→ **EXERCISE**: Set down, exactly as written, the lines from the top of the data to the line that holds "ако доаѓате од главниот пат од", and omit the pictures.

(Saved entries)
··········
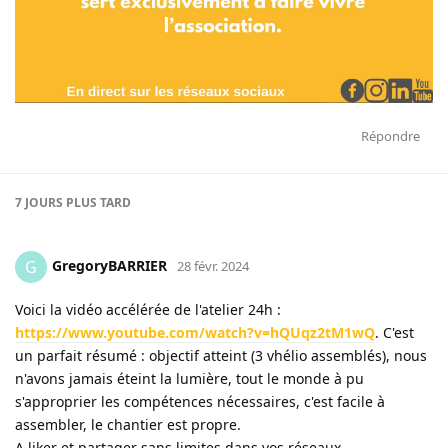
Répondre
7 JOURS
PLUS TARD
GregoryBARRIER
G
28 févr. 2024
Voici la vidéo accélérée de l'atelier 24h :
https://www.youtube.com/watch?v=hQUqz2tM1wQ
. C'est
un parfait résumé : objectif atteint (3 vhélio assemblés), nous
n'avons jamais éteint la lumière, tout le monde à pu
s'approprier les compétences nécessaires, c'est facile à
assembler, le chantier est propre.
A liker et partager sans limites dans vos réseaux.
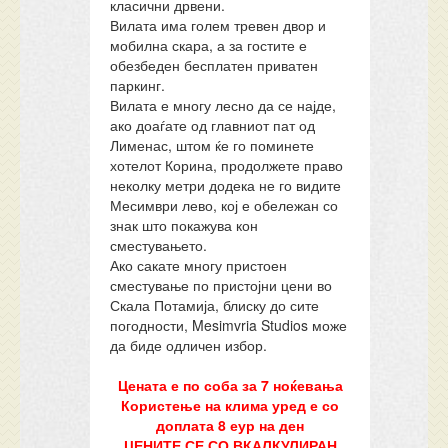
класични дрвени.
Вилата има голем тревен двор и
мобилна скара, а за гостите е
обезбеден бесплатен приватен
паркинг.
Вилата е многу лесно да се најде,
ако доаѓате од главниот пат од
Лименас, штом ќе го поминете
хотелот Корина, продолжете право
неколку метри додека не го видите
Месимври лево, кој е обележан со
знак што покажува кон
сместувањето.
Ако сакате многу пристоен
сместување по пристојни цени во
Скала Потамија, блиску до сите
погодности, Mesimvria Studios може
да биде одличен избор.
Цената е по соба за 7 ноќевања
Користење на клима уред е со
доплата 8 еур на ден
ЦЕНИТЕ СЕ СО ВКАЛКУЛИРАН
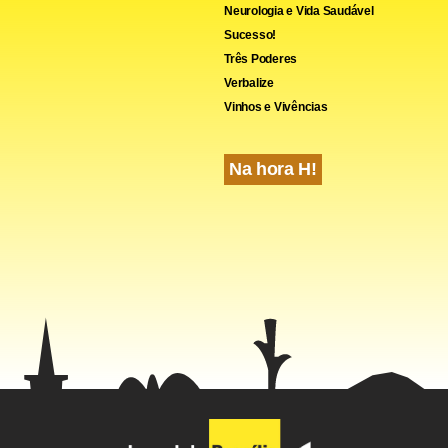
Neurologia e Vida Saudável
Sucesso!
Três Poderes
Verbalize
Vinhos e Vivências
Na hora H!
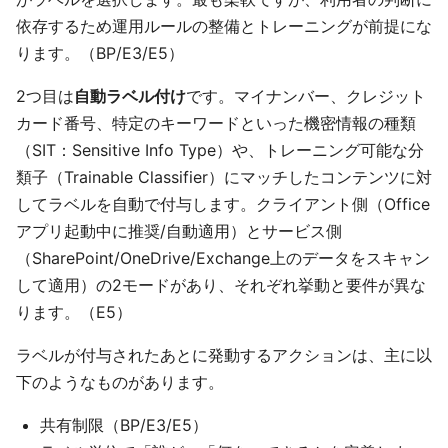
依存するため運用ルールの整備とトレーニングが前提にな
ります。（BP/E3/E5）
2つ目は
自動ラベル付け
です。マイナンバー、クレジット
カード番号、特定のキーワードといった機密情報の種類
（SIT：Sensitive Info Type）や、トレーニング可能な分
類子（Trainable Classifier）にマッチしたコンテンツに対
してラベルを自動で付与します。クライアント側（Office
アプリ起動中に推奨/自動適用）とサービス側
（SharePoint/OneDrive/Exchange上のデータをスキャン
して適用）の2モードがあり、それぞれ挙動と要件が異な
ります。（E5）
ラベルが付与されたあとに発動するアクションは、主に以
下のようなものがあります。
共有制限（BP/E3/E5）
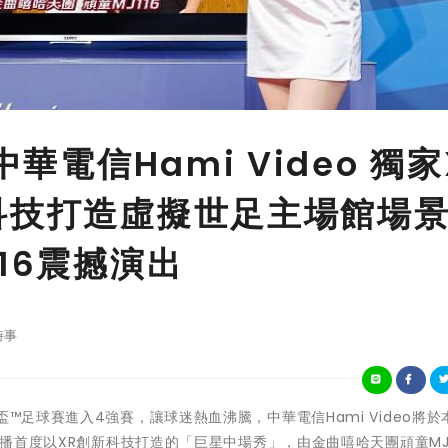
華電信Hami Video 獨家
科技打造虛擬世足主場館場
16震撼演出
時事
A卡達世界盃™足球賽進入4強賽，讓球迷熱血沸騰，中華電信Hami Video將
轉播首度以XR創新科技打造的「巨星中場秀」，由金曲嘻哈天團頑童MJ1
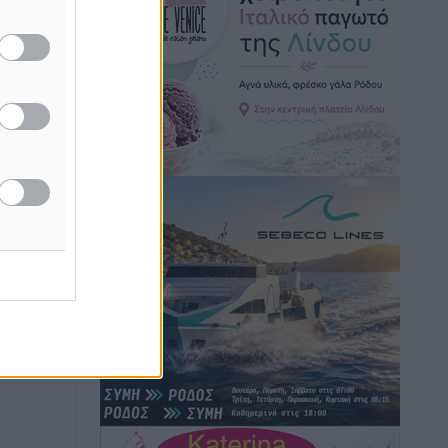
Τοπικές Ειδήσεις
•
πριν 2 ώρες
Σερβία: Ανακάμπτουν οι τουριστικές
ροές προς την Ελλάδα
Ειδήσεις
•
πριν 2 ώρες
Διακοπές στην Κάρπαθο για τον Γιώργο
Γεραπετρίτη
Τοπικές Ειδήσεις
•
πριν 2 ώρες
Ρόδος: Τραυματίστηκε 53χρονος
ναυτικός
Τοπικές Ειδήσεις
•
πριν 2 ώρες
Airbnb: Αυξημένα έσοδα στο β’ τρίμηνο
με «όχημα» το Μουντιάλ
Ειδήσεις
•
πριν 2 ώρες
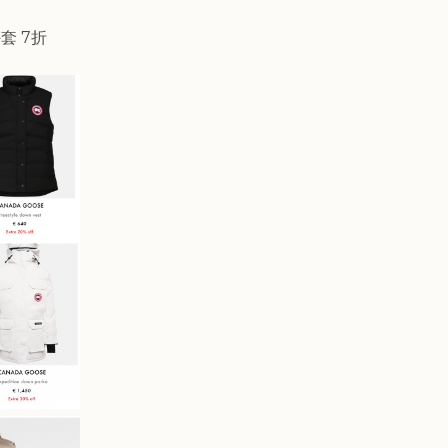
外套 7折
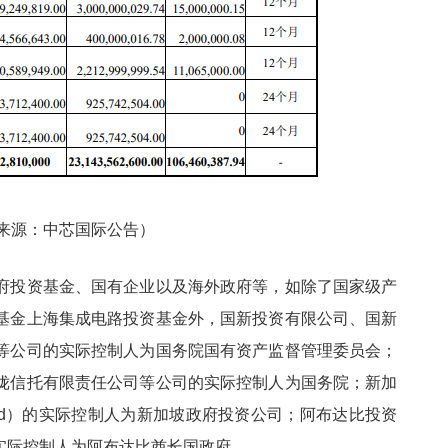
来源：中芯国际公告）
府投资基金、国有企业以及海外政府等，如除了国家级产
基金上海集成电路投资基金外，国新投资有限公司、国新
等公司的实际控制人为国务院国有资产监督管理委员会；
陇信托有限责任公司等公司的实际控制人为国务院；新加
Limited）的实际控制人为新加坡政府投资公司；阿布达比投资
ity）的实际控制人为阿布达比酋长国政府......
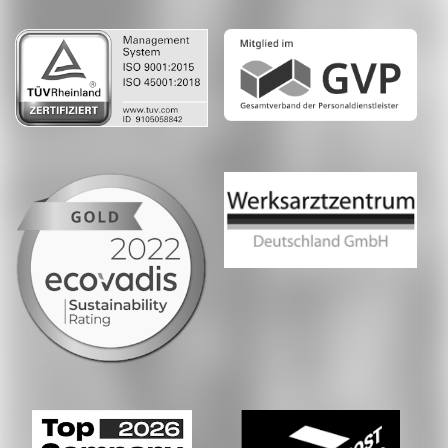
LinkedIn
Whatsapp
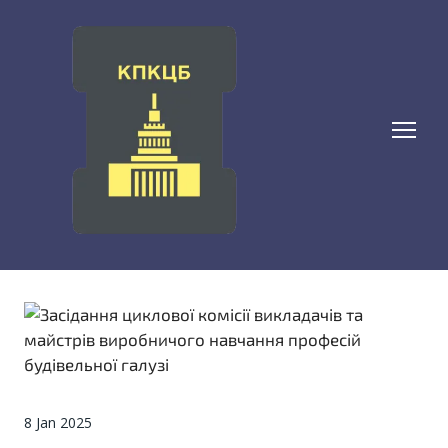
8 Jan 2025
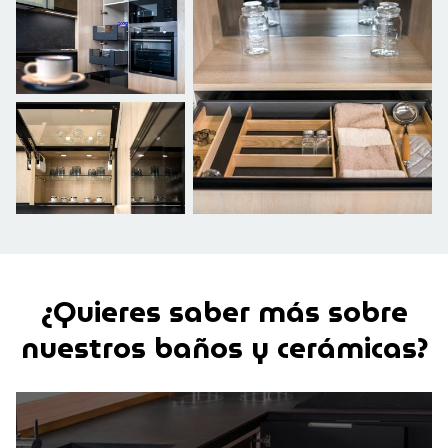
¿Quieres saber más sobre
nuestros baños
y cerámicas?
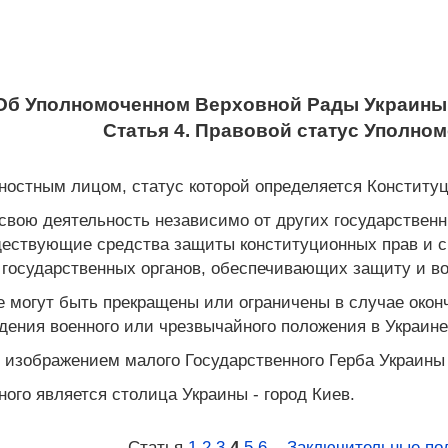
Об Уполномоченном Верховной Рады Украины 
Статья 4. Правовой статус Уполно
остным лицом, статус которой определяется Конституц
вою деятельность независимо от других государственн
ествующие средства защиты конституционных прав и сво
 государственных органов, обеспечивающих защиту и в
 могут быть прекращены или ограничены в случае окон
едения военного или чрезвычайного положения в Украине
 изображением малого Государственного Герба Украины
го является столица Украины - город Киев.
Статья
1
2
3
4
5
6
...
Заключительные по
··········
→ **SOLUTION TO THE PROBLEM**:
Répondre
7 JOURS
PLUS TARD
GregoryBARRIER
G
28 févr. 2024
Voici la vidéo accélérée de l'atelier 24h :
https://www.youtube.com/watch?v=hQUqz2tM1wQ
. C'est
un parfait résumé : objectif atteint (3 vhélio assemblés), nous
n'avons jamais éteint la lumière, tout le monde à pu
s'approprier les compétences nécessaires, c'est facile à
assembler, le chantier est propre.
A liker et partager sans limites dans vos réseaux.
класични дрвени.
Вилата има голем тревен двор и
мобилна скара, а за гостите е
обезбеден бесплатен приватен
паркинг.
Вилата е многу лесно да се најде,
ако доаѓате од главниот пат од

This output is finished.